Journal des tropiques (III) : Noël avec un coin cassé

Imaginez que vous entrez par la porte, que des voix se font entendre dans le salon. Imaginez qu’à travers la vitre vous voyez votre grand-mère vous offrir des pois. Imaginez votre oncle fumant une cigarette. Ton autre oncle ouvre le vin. À ton père qui met la table. Imagine tes tantes, tes cousines, ta mère, ta sœur qui s’adaptent aux canapés, coins, chaises. Imaginez qu’il y a tellement de bruit que personne ne vous remarque, que vous venez de boire quelques verres sournoisement.

« Il y a vingt ans, on faisait toujours des erreurs », disait Martín Caparrós, « même s’il réussit. » Imaginez à quel point vous auriez aimé faire moins d’erreurs et avoir passé plus d’heures à préparer cette table avec ton père, à accepter les cookies de ta grand-mère. Imaginez que vous êtes réellement dans cette maison la nuit la plus ancienne de l’année, que votre famille ne soit pas tombée dans l’abîme de l’absence. Imaginez que tout le monde est encore en vie. Imaginez que vous ne rentrez pas dans la maison. Imaginez des cadeaux et des rires. Imaginez qu’il y a quelques jours vous avez célébré l’anniversaire du Christ et que vous vous êtes bien amusé. Imaginez que Dieu s’incarne réellement dans cet enfant né il y a deux mille ans dans une grange de misère.

Imaginez les chansons et les toasts. Imaginez qu’il n’y ait pas de chaises vides, y compris la vôtre. Imaginez que la mélancolie n’occupe pas les espaces entre les objets, comme s’il s’agissait de l’air.
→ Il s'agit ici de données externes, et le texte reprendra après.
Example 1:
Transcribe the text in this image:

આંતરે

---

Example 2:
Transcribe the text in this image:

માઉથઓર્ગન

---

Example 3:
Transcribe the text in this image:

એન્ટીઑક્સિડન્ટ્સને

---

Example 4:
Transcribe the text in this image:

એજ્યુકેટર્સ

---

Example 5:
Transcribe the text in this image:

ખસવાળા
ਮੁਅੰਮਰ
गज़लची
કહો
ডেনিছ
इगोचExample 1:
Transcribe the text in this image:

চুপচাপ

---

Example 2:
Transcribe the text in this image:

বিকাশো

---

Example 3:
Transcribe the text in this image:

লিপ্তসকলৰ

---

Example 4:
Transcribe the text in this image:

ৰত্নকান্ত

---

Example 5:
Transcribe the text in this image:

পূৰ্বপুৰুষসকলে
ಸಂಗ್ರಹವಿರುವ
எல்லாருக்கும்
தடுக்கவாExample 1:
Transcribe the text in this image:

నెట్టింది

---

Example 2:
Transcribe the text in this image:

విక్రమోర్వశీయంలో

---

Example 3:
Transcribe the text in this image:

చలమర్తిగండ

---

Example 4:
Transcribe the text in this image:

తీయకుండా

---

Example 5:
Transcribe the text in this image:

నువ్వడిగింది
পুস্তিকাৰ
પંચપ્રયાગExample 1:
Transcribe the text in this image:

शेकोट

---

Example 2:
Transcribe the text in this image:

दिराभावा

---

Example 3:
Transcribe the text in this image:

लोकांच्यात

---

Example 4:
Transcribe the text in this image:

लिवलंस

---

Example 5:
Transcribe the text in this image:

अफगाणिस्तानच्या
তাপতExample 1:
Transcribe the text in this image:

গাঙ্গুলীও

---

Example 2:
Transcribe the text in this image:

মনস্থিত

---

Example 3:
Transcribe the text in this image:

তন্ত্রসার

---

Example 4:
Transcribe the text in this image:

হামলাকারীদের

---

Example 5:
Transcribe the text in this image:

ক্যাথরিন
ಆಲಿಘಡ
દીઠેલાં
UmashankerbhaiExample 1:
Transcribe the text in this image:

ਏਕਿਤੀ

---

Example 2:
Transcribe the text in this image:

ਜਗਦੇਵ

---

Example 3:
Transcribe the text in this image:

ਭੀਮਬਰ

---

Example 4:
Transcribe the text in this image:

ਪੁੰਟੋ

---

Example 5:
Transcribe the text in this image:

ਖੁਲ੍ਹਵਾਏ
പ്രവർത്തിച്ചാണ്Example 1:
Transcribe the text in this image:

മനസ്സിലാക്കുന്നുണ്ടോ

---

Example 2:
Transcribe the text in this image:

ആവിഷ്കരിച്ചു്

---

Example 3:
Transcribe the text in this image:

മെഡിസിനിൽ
Imaginez que l’année prochaine efface les souvenirs les plus abondants et les plus douloureux. Imaginez, juste un instant, que vos racines sont solides, longues, que vous n’avez jamais quitté votre ville, que tu n’es pas dans un avion à dix mille kilomètres de chez toi, d’une maison quelconque, imaginer à quoi ressemblait votre vie il y a une demi-vie. Imaginez que vous êtes courageux.

Lorsque vous avez fini d’imaginer, écoutez le bruit de la rue. L’avion a atterri dans la capitale de la jungle colombienne du Pacifique, Quibdó, qui porte un nom futuriste, mais dont la vie, dans de nombreux cas, date du Néolithique. La plus grande ville du département du Chocó est à majorité afro-colombienne, cent cinquante mille habitants et est la porte d’entrée vers le monde indigène qui vit en amont, en aval, dans l’épaisse jungle.
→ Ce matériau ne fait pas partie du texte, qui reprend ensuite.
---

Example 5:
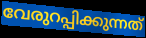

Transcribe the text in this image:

വേരുറപ്പിക്കുന്നത്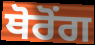
ਥੋਰੋਂਗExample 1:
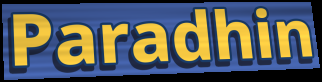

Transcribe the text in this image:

Paradhin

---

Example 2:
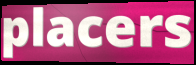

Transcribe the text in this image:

placers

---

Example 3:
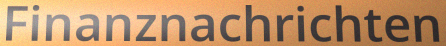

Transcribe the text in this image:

Finanznachrichten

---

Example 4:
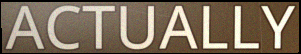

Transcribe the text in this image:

ACTUALLY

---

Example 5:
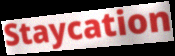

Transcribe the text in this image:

StaycationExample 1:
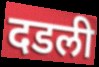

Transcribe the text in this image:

दडली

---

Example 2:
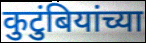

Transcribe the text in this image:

कुटुंबियांच्या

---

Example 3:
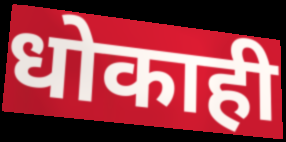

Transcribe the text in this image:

धोकाही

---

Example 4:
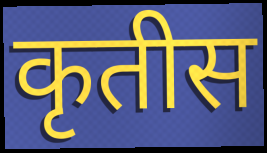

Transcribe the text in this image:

कृतीस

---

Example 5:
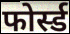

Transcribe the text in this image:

फोर्स्डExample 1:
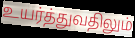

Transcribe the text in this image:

உயர்த்துவதிலும்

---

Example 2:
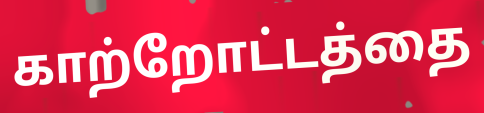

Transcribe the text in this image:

காற்றோட்டத்தை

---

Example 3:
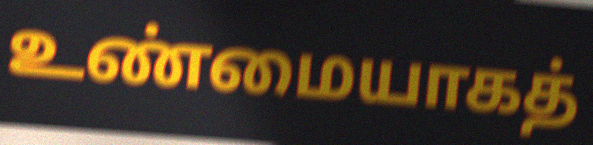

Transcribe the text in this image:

உண்மையாகத்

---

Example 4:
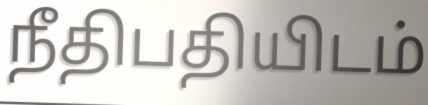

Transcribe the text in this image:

நீதிபதியிடம்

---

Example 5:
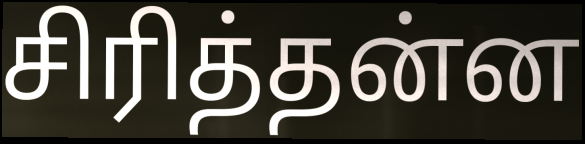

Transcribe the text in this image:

சிரித்தன்ன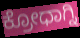
ಕ್ರೋಧಾಗ್ನಿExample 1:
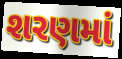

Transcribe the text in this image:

શરણમાં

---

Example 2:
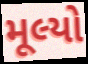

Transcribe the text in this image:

મૂલ્યો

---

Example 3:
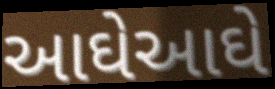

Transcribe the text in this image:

આઘેઆઘે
La chaleur, le bruit et les moustiques sont Un et Trinité. Le mystère central de la foi tropicale n’est pas d’expliquer cette sainte trinité mais d’essayer de la supporter. Le murmure des motos, les haut-parleurs en colère et le klaxon irrémédiable Ils sont aussi poisseux que le souffle torride qui passe et ne passe pas par la fenêtre. L’air a 92 pour cent d’humidité et avec un pourcentage un peu plus élevé, il deviendrait saturé, il commencerait à se condenser et l’air se transformerait en eau, en gouttes. Quibdó est sur le point de déborder, de devenir une grande mare.